Tennessee’s governor is backing the termination of a top health official after she noted that state doctrine allows children to get vaccines without parental consent.
Tennessee Gov. Bill Lee said that he sets a vision for each department and that the state Department of Health acted in line with his vision when it fired Dr. Michelle Fiscus earlier this month.
“I’ll be very clear: we should in no way be messaging to children. And I’m glad that Department of Health took that direction and it is my vision and my desire that we do not do messaging and marketing outreach to children,” Lee, a Republican, told reporters at a press conference on Thursday.

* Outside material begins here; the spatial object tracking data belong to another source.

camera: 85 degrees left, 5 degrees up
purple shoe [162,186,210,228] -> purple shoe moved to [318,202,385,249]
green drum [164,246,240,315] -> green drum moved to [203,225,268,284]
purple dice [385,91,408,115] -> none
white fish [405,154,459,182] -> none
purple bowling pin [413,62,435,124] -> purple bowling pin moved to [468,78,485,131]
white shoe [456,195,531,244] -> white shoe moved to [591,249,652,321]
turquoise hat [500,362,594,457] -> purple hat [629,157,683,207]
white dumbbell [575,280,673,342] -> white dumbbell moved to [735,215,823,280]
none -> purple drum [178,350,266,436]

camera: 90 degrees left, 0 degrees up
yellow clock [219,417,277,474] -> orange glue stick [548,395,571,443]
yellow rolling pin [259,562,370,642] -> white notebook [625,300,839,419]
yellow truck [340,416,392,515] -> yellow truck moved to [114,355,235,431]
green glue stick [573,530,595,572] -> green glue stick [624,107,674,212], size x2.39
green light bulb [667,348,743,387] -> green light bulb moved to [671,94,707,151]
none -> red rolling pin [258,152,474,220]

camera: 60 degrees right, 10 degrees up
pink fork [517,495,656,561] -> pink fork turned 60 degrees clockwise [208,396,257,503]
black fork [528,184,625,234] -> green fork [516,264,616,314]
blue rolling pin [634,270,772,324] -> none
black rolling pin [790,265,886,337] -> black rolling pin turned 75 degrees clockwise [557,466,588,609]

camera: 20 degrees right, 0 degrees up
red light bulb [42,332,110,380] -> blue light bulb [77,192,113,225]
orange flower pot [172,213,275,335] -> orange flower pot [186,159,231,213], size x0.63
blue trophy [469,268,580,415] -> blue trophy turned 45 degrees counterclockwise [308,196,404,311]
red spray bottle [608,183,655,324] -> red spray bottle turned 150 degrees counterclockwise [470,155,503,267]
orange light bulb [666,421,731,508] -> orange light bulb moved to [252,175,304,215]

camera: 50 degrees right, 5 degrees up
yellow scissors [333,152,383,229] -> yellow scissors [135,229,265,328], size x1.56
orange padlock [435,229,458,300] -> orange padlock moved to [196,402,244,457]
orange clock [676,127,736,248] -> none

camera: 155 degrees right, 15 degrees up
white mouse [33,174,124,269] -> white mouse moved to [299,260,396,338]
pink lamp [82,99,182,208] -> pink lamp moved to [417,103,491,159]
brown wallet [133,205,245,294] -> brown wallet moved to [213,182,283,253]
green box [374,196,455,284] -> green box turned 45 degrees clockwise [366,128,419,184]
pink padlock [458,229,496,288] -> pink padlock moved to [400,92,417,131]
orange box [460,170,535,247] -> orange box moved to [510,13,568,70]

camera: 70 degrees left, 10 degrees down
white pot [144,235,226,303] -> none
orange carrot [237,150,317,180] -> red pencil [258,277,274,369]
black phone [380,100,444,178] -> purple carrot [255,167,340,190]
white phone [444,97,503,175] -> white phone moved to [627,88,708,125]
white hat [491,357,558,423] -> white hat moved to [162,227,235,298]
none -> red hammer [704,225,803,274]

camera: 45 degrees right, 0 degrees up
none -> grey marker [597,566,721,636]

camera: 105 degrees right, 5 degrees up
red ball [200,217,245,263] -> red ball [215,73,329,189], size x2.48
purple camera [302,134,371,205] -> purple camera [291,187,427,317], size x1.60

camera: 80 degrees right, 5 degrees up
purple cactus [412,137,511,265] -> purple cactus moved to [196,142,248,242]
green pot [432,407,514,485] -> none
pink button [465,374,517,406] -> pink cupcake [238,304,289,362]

It was the first time Lee has spoken about the firing in public.
Fiscus was ousted after noting that state doctrine, stemming from a Tennessee Supreme Court ruling, lets children 14 and older get a vaccine without consent from a parent. Only four other states have similar policies, according to the Kaiser Family Foundation.
A memo Fiscus wrote detailing the law triggered pushback from Republicans, who also took issue with messaging from the department that was aimed at children.
Fiscus later released a lengthy statement saying she would not “sit quietly by while our public health infrastructure is eroded in the midst of a pandemic.”
During an appearance on CNN earlier this month, she described department leadership as “toxic to work under.”
Fiscus said the health department halted vaccination outreach for all children, including teenagers. Health officials and Lee have since confirmed that is the case.
In a statement last week, Health Commissioner Lisa Piercey said that the agency was evaluating “annual marketing efforts intended for parents.”
Lee told reporters that the planned marketing shift is the right thing to do, saying parents are “the only appropriate decider of health decisions for children.”
“It’s inappropriate for government to pursue a vaccine that has been approved on an emergency basis for children without consulting their parents. That’s a mistake and to the degree that that was inadvertently happening in any way, we should have stopped it, and we did, and that was the right decision,” he added later.
Lee said he was not told why Fiscus was fired.
He encouraged people to get vaccinated but stressed that the decision on whether or not to get a shot is a personal choice.
Fiscus criticized Lee’s comments. She said in a statement that she was “dismayed by the continued complacency of the administration during this pandemic.”
“I was terminated for trying to protect Tennesseans from dying from a vaccine-preventable disease. Gov. Lee should be sending a strong message that Tennesseans need to get protected, just like he is, with a safe and effective vaccine,” she added.
Tennessee, like most U.S. states, has seen an increase in hospitalizations from COVID-19 in recent days. As of the latest available figures, 545 patients are receiving hospital care for the disease.
As of July 22, 5.5 million Tennessee residents have been fully vaccinated against the CCP (Chinese Communist Party) virus, amounting to nearly 39 percent of state residents. That includes over 67,000 youth aged 12 to 15 years.